» **Work order**
Check each line of the entries for the string "Komentar". Report only how many lines have it.

» **Information**
○ ○ ○ ○ ○ ○ ○

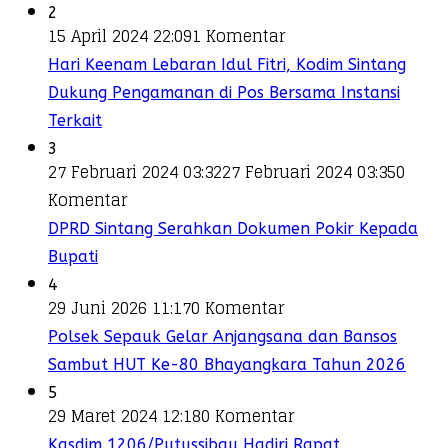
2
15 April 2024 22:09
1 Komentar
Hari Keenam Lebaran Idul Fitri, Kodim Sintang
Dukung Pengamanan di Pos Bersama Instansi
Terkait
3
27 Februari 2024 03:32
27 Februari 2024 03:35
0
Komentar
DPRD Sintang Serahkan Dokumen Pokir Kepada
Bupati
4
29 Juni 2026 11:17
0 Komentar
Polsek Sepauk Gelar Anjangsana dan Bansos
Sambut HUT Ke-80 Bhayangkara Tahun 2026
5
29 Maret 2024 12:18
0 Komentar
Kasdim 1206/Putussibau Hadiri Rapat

○ ○ ○ ○ ○ ○ ○

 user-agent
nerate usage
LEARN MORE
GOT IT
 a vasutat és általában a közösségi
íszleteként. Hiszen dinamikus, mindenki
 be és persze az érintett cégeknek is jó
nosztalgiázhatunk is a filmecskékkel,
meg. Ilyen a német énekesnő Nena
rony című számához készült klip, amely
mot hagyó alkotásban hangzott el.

○ ○ ○ ○ ○ ○ ○

» **Task response**
4